__SOURCE TEXT__
╔══

There’s a social crisis coming, says Iain Duncan Smith, and we must act now to avert it

Most politicians who hang pictures of battle scenes in their office do so from a sense of nostalgia. For Iain Duncan Smith, it is about militaristic feng shui. Since becoming Secretary of State for Work and Pensions, the former soldier has approached his job as he would a battle. The abstract pictures he inherited from his predecessor, Yvette Cooper, have been replaced with scenes of the Duke of Malborough’s victories. When a group of officials came to visit him just after he changed the decor, they told him it felt like the Ministry of Defence. ‘That’s right,’ he replied. ‘I want you to know that from now on, this is the war room.’

The London riots were, for him, simply the most spectacular manifestation of another war: that being fought, and lost, on the streets of Britain’s inner cities. Until now, he says, many people have believed that gang warfare existed only in America and in television series like The Wire. ‘People didn’t think it was happening two blocks away.’ But it was,  he says, and his north-east London constituency is a case in point. ‘There has been gang war going on in Waltham Forest. Each postcode gang is at war with another. There’s evidence that they had a truce during the riots, and were swapping information with each other.’

Duncan Smith believes that the looting was a mixture of professional gangs, who would set a building ablaze then rob a jeweller’s store, and opportunists who were swept up in the crowd. The original Tottenham riot, he says, was spontaneous. ‘There were groups like the Socialist Workers Party inciting a lot of anger. But when people saw the police couldn’t control both the riot and the looting, the penny dropped. “Everybody — here’s the game. There’s looting to be had here.” ’

And having outwitted the police, he believes, London’s gangs will try to do it again. That was why the government’s main response to the riots has been to set up a committee on gangs, which Duncan Smith will lead jointly with Theresa May, the Home Secretary. The key, he says, will be to act with urgency on the proposals of the Centre for Social Justice (of which I am a council member). The centre produced a report on gangs called Dying to Belong. Its first recommendation was for police forces to agree a definition of gangs, so as to assess the scale of the problem.

╚══

__DATA EXCERPT__
╔══

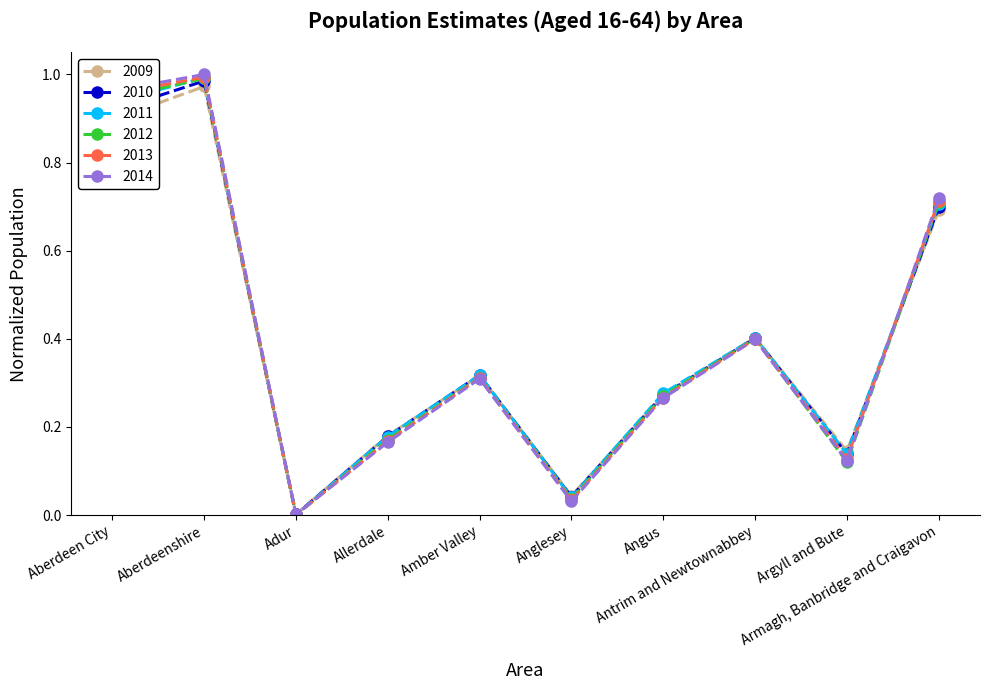

Which series has the widest spread of values?

2014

╚══

__ACTIVITIES__
**a.** According to the article on Iain Duncan Smith and the coming social crisis, why has the government's main response to the riots been to set up a committee on gangs? Answer in one to three sentences.
**b.** In the article on Iain Duncan Smith and the coming social crisis, what is the title of the Centre for Social Justice report on gangs?
**c.** Extend the article on Iain Duncan Smith and the coming social crisis, beginning right after its final sentence.

__ANSWERS PER TASK__
**a.** Duncan Smith believes that London's gangs outwitted the police during the riots and will try to do it again. The committee on gangs is the government's response to that threat.

**b.** Dying to Belong.

**c.**
‘The Met have now accepted that, by our definition, there’s at least 100 gangs in London but it could be anything up to 200,’ Duncan Smith says. The remedy he prescribes is a technique used in Boston and applied by police in Glasgow: to offer gang members education and protection. Those who refuse are told there will be no hiding place. ‘Most of the kids didn’t want to be in the gangs at the beginning,’ he says. ‘If you’re not in the gang, then you’re against the gang and they will target you and your family. A lot of these kids are desperate for a way out.’


Where this approach has been tried, he says, the effect has been profound. ‘The gang system starts to implode. It happened in Boston. Cincinnati did it very well. Strathclyde is doing it brilliantly. Criminality, violence and attacks on young people start to fall. The areas become safer, more secure. Then decent people take back the streets, as they did in New York, and suddenly those communities start to thrive again. Work starts to return. It is do-able, you just have to keep at it.’

When we meet, Duncan Smith is fresh from the first meeting of the gangs committee. May will present findings in October alongside what Duncan Smith says will be a ‘timetable for action’ that demonstrates the government means business. They are also looking at a plan to intervene in 120,000 families who cause the greatest problems. Here, the action list sounds long and expensive. Yet Duncan Smith works in a department facing steep cuts (as if to remind everyone, there is a picture of a chainsaw-wielding forester in its foyer). Can he afford such an expensive programme?

‘Yes, it’s called good management,’ he says, with a note of exasperation, as if he’s been asked the question a hundred times before. ‘We’re spending a lot of money sending them off to offenders’ institutions, to prison, intervening at all sorts of stages. You can save a lot of that by getting these interventions right, earlier on.’ It would mean offering ‘remedial education, work programmes, job interviews, drug addiction rehab, by using the correct targeting and money being spent anyway’. Isn’t this a tad ­interventionist from a Conservative?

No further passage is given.